Ein gut optimiertes Protokoll kann zu einer schnellen und effizienten Erschöpfung des Zielproteins führen. Die Bestimmung der ungefähren Vorinkubationszeit mit dem Estradiol ist wichtig, da dies die Reproduzierbarkeit der Erschöpfung erhöht, aber kleine Schwankungen der Vorinkubationszeit toleriert werden können. Auf der anderen Seite ist beim Timing nach Auxin-Zugabe Vorsicht geboten, da der Proteinspiegel sehr schnell abnimmt.

Ein Vorteil dieses Ansatzes besteht darin, dass eine abgestimmte Erschöpfung durch unterschiedliche Kombinationen der Vorinkubationszeit mit der Inkubationszeit von ‘-estradiol und iAA erreicht werden kann. Wenn gewünscht, kann das Zielprotein z. B. langsamer aufgebraucht werden, indem die Vorinkubationszeit reduziert wird.

Das AID-System bietet bestimmte Vorteile gegenüber Systemen, bei denen OsTIR konstitutiv ausgedrückt wird. Wenn das Zielprotein beispielsweise für die Lebensfähigkeit unerlässlich ist, kann eine regulierte Expression von osTIR eine vorzeitige Erschöpfung des Zielproteins vermeiden. Darüber hinaus kann die Expression von osTIR auf die Fülle des Zielproteins und seine Erniedrigungsanfälligkeit abgestimmt werden, und die Erschöpfung kann entweder schnell oder langsam sein. Die beiden kleinen Moleküleffektoren, ‘-estradiol und auxin, stören den Hefestoffwechsel unter den hier verwendeten Bedingungen nicht, im Gegensatz zu Rapamycin, das im Anker-Auswärtssystem verwendet wird1.

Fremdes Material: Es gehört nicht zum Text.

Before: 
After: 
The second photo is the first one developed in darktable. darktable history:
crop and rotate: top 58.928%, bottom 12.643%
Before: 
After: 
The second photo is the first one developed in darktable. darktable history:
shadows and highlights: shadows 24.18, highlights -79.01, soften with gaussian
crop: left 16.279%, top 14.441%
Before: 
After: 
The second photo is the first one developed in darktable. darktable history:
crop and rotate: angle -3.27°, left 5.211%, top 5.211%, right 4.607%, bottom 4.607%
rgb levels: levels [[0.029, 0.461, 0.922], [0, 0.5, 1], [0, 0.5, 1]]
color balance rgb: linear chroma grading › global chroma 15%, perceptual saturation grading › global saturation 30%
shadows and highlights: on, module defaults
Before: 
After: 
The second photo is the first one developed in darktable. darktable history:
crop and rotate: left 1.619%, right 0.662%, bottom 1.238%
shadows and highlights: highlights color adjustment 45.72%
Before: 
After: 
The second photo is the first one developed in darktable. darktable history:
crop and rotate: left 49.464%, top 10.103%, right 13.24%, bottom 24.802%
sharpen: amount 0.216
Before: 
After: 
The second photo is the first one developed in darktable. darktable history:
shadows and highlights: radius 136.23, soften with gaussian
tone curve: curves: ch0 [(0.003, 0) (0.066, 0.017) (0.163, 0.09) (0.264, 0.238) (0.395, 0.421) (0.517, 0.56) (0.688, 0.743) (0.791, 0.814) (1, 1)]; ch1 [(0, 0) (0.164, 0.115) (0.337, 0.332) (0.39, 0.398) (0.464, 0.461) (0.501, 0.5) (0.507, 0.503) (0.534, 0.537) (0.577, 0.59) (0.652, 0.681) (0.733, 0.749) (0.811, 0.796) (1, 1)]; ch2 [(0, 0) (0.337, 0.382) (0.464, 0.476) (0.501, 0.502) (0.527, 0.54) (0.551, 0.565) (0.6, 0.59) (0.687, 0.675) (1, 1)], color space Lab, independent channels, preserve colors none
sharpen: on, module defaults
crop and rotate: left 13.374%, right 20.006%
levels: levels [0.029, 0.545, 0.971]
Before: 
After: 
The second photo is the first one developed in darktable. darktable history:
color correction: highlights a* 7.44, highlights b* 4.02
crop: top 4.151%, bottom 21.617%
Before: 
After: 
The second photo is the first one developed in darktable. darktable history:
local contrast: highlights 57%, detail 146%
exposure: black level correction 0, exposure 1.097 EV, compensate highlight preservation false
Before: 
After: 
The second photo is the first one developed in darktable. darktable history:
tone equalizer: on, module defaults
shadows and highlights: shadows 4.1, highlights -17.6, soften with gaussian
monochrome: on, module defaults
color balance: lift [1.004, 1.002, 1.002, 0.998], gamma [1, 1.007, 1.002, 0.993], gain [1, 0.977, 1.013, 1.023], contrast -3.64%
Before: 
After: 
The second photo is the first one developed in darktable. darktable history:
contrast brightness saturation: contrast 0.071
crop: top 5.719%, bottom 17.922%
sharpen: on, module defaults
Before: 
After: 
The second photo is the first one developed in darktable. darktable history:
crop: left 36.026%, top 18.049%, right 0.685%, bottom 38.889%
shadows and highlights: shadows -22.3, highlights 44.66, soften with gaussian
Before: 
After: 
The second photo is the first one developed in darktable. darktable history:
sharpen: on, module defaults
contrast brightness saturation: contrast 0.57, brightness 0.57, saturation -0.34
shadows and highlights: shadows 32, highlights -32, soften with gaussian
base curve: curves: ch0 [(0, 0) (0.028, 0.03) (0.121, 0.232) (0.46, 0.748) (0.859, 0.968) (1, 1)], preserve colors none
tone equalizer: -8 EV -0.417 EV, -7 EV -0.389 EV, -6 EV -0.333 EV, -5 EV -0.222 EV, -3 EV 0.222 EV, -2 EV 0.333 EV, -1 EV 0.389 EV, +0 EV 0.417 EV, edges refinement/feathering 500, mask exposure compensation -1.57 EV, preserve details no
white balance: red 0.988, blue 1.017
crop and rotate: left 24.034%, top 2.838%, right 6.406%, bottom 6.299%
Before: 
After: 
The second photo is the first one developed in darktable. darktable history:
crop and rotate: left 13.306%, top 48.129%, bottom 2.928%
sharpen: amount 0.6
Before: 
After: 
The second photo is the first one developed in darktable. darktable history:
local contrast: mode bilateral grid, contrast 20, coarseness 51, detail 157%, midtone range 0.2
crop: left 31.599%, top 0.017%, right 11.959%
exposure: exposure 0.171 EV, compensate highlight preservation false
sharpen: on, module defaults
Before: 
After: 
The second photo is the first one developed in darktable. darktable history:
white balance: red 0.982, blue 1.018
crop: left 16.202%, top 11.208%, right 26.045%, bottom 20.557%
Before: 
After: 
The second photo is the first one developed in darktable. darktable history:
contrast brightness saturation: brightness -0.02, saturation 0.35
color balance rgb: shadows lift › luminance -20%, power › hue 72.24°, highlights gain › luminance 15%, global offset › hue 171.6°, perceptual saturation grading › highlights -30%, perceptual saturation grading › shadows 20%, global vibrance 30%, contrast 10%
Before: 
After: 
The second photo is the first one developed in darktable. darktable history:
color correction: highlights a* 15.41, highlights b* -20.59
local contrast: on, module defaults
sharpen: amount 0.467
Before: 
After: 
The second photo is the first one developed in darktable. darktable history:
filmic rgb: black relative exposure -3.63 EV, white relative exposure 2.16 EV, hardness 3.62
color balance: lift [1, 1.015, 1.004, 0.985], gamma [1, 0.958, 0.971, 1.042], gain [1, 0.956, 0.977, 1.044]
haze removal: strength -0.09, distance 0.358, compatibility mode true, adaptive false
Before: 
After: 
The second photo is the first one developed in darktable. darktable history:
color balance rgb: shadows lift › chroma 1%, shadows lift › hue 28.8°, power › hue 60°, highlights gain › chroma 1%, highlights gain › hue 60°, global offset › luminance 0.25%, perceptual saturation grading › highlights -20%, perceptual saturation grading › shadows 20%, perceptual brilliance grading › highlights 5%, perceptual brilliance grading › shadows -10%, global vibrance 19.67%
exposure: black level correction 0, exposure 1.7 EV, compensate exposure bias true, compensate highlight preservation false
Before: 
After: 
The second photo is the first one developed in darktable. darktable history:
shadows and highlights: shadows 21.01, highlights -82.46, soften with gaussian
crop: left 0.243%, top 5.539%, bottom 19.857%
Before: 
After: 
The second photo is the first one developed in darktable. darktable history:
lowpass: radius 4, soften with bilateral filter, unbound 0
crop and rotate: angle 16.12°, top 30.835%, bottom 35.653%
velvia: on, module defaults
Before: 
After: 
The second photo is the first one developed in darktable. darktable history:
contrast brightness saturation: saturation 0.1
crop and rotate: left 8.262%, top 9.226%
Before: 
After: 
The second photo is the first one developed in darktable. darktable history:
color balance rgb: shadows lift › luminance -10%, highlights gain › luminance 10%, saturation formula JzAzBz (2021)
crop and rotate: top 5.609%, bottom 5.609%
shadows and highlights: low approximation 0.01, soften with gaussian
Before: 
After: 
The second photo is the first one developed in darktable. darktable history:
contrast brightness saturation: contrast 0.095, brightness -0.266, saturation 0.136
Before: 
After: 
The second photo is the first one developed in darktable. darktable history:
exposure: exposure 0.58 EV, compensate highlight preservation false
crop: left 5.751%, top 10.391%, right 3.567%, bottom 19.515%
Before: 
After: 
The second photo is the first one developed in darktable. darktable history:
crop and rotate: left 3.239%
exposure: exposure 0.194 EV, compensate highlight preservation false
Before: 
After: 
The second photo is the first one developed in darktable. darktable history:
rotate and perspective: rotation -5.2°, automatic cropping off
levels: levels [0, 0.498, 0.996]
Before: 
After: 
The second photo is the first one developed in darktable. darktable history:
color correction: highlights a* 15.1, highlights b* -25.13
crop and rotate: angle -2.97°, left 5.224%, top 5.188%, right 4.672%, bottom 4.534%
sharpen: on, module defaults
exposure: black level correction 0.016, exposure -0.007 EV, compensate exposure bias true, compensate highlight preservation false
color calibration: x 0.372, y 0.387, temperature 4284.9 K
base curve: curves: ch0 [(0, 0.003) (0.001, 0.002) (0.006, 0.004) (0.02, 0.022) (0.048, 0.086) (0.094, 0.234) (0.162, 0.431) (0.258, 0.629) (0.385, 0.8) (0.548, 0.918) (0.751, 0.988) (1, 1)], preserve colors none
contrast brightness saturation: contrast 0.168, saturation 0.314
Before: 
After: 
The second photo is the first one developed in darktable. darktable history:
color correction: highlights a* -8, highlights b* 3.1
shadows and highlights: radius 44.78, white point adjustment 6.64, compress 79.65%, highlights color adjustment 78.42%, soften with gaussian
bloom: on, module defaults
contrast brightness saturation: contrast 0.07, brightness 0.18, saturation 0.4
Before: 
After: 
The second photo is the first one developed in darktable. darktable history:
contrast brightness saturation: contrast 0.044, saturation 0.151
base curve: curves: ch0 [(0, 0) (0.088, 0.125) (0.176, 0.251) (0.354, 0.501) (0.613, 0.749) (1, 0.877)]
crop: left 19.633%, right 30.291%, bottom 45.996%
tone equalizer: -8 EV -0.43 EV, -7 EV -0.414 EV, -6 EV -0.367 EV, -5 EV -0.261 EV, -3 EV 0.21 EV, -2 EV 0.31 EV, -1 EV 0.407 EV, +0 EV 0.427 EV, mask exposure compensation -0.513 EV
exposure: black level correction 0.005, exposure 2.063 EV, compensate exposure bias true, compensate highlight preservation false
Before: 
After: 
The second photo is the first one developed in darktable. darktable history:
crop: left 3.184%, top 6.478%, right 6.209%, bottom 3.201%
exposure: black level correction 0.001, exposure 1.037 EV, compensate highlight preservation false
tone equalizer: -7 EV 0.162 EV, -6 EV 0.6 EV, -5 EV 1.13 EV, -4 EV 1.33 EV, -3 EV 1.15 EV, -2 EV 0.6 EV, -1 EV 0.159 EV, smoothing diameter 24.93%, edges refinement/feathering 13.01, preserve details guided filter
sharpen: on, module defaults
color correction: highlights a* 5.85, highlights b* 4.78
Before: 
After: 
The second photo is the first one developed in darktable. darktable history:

Es sollte beachtet werden, dass das Markieren einiger Proteine ihre Funktion stört, was ein Problem mit jedem gezielten Erschöpfungssystem ist. In diesem Fall kann ein N-Terminal-Tag funktionieren, wenn ein C-Terminal-Tag dies nicht tut. Außerdem werden nicht alle Proteine effizient aufgebraucht sein; Beispielsweise kann das AID-Tag auf dem Zielprotein für das osTIR-Protein unzugänglich sein. Daher sollte nach dem AID-Tagging jedes Zielprotein auf jede Wirkung des Tags auf das Wachstum getestet werden, und um festzustellen, ob die Erschöpfung wirksam ist, bevor die Timings der Vorinkubation und Auxin-Behandlung optimiert werden.

Dieses AID*-System ist sehr einfach und mit allen nachfolgenden experimentellen Verfahren kompatibel, die kein weiteres Wachstum mit sich bringen, wie Protein-, DNA- oder RNA-Analyse oder Mikroskopie. Darüber hinaus funktioniert das System gut in Kombination mit Thiolabelling, um entstehende RNA20zu reinigen.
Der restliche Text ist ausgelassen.